━━ Source document

IT has been 19 months of fighting, dashed hopes and despair while their five-yearold daughter’s condition deteriorated significantly, but all that stands in the way of Vastrap toddler Alrene Scheepers receiving life-saving medication is a signature.
Following a visit by the provincial portfolio committee on health to Dora Nginza Hospital on Friday, Eastern Cape Department of Health spokesman Sizwe Kupelo said the necessary application to procure the enzyme replacement therapy as a matter of emergency was compiled and signed by the hospital’s chief executive Dr Ntombi Quangule.
He said the superintendent- general of the provincial Department of Health Dr Thobile Mbengashe or the depar tment’s bid adjudication committee must still approve the application.
“We are parents as well. We are all committed to helping this child,” Kupelo said.
“Dr Quangule’s first reactions to the request by Alrene’s doctors were not that positive and that is regrettable, but she has now done all that is required of her to do. It was most unfortunate that this was left to the 11th hour.

━━━━
━━ Extracted records

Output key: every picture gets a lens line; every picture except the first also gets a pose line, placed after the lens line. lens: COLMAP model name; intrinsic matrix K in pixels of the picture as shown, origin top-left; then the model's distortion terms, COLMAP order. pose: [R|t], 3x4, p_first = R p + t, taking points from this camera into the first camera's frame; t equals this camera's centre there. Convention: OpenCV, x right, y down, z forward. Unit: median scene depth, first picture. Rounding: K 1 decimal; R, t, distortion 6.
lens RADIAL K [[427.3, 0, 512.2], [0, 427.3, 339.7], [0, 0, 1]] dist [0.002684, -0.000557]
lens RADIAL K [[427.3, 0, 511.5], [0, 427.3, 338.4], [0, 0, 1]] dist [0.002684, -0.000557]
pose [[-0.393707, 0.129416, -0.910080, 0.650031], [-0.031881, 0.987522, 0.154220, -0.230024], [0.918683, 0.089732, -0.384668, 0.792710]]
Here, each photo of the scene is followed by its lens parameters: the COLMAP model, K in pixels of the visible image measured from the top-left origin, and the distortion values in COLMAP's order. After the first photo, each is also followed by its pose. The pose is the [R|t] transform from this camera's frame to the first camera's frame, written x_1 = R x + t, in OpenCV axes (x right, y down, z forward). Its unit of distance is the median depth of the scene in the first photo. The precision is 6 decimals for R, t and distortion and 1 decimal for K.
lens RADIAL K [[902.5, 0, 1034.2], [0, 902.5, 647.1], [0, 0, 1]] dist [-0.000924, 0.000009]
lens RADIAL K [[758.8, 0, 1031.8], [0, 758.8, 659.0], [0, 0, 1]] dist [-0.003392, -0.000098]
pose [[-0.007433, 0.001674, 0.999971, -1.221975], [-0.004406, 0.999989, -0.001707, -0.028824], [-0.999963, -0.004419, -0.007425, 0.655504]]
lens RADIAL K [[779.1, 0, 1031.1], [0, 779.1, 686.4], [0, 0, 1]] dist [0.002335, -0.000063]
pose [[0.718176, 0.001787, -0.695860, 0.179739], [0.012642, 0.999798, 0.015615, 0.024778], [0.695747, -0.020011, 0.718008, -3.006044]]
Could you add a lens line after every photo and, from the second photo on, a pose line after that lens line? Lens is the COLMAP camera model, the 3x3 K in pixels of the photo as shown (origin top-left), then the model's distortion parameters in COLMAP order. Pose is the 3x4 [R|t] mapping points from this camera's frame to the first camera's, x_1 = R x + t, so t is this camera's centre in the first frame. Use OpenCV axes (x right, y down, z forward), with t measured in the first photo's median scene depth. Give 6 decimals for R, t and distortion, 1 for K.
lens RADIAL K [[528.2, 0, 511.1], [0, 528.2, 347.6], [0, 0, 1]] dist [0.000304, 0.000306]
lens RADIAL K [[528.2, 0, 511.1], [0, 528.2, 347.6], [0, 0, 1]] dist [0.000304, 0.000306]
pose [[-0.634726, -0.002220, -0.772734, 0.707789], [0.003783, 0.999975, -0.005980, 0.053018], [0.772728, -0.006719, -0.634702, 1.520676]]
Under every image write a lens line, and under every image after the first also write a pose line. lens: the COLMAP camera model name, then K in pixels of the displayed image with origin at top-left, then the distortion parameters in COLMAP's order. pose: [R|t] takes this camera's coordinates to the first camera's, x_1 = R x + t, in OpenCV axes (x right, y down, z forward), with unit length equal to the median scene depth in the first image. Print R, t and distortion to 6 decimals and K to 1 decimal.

━━━━

> [Task list]
**1)** List every person named in the news report on Alrene Scheepers's medication.
**2)** Write the next part of the news report on Alrene Scheepers's medication, picking up after its final sentence.

> [Activity answers]
**1)** Alrene Scheepers, Sizwe Kupelo, Dr Ntombi Quangule, Dr Thobile Mbengashe

**2)**
“All Dr Quangule must do is find the SG and make him approve her application.
She can even phone him and then take a car and go find him so he can sign.” Hospital sources said some difficult questions were asked of Quangule and pharmacy personnel by the Eastern Cape legislature’s portfolio committee on Friday, with members demanding to know why Alrene’s medication had not been ordered.
Members of the committee also said Health Minister Aaron Motsoaledi and Eastern Cape premier Phumulo Masualle wanted to know why Alrene had not been helped.
Following this meeting, Kupelo said the forms were signed and the medication was being ordered in terms of emergency procurement measures.
The Herald understands that while Quangule had prepared her application, it was not sent to the SG by yesterday, leading to an angry confrontation between her and doctors at the hospital. Quangule said the office of the superintendent-general had to authorise the ordering of the medicine.
“Dr Quangule assured me they are trying their best to get an order number by [yesterday] , ” Kupelo said.
Meanwhile, Alrene has been getting sicker and sicker. Her father, Alfonso Scheepers, said Kupelo communicated with them yesterday, explaining what the difficulty was in ordering the medication.
Alrene suffers from a rare genetic condition called Gaucher’s disease. Her body is missing certain enzymes and cannot break down cellular material for re-use.
There is no cure but doctors can effectively treat her with enzyme replacement therapy.
Enzyme replacement therapy is a prescribed minimum benefit all patients on a medical aid must receive.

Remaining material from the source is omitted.